Written instruction >> Number the lines below in a list, skipping any blank ones.

Supplied material >>
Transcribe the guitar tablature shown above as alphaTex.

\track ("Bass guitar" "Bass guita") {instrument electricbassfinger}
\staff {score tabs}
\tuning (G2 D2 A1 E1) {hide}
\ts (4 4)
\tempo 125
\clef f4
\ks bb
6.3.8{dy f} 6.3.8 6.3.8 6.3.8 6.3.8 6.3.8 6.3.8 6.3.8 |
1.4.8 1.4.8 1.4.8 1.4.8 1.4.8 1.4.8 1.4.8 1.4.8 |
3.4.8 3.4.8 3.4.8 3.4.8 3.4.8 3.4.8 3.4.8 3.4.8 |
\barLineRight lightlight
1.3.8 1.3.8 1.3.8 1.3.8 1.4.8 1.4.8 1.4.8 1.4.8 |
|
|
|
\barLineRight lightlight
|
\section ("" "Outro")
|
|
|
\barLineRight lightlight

Answer to the task >>
1. Transcribe the guitar tablature shown above as alphaTex.
2. \track ("Bass guitar" "Bass guita") {instrument electricbassfinger}
3. \staff {score tabs}
4. \tuning (G2 D2 A1 E1) {hide}
5. \ts (4 4)
6. \tempo 125
7. \clef f4
8. \ks bb
9. 6.3.8{dy f} 6.3.8 6.3.8 6.3.8 6.3.8 6.3.8 6.3.8 6.3.8 |
10. 1.4.8 1.4.8 1.4.8 1.4.8 1.4.8 1.4.8 1.4.8 1.4.8 |
11. 3.4.8 3.4.8 3.4.8 3.4.8 3.4.8 3.4.8 3.4.8 3.4.8 |
12. \barLineRight lightlight
13. 1.3.8 1.3.8 1.3.8 1.3.8 1.4.8 1.4.8 1.4.8 1.4.8 |
14. |
15. |
16. |
17. \barLineRight lightlight
18. |
19. \section ("" "Outro")
20. |
21. |
22. |
23. \barLineRight lightlight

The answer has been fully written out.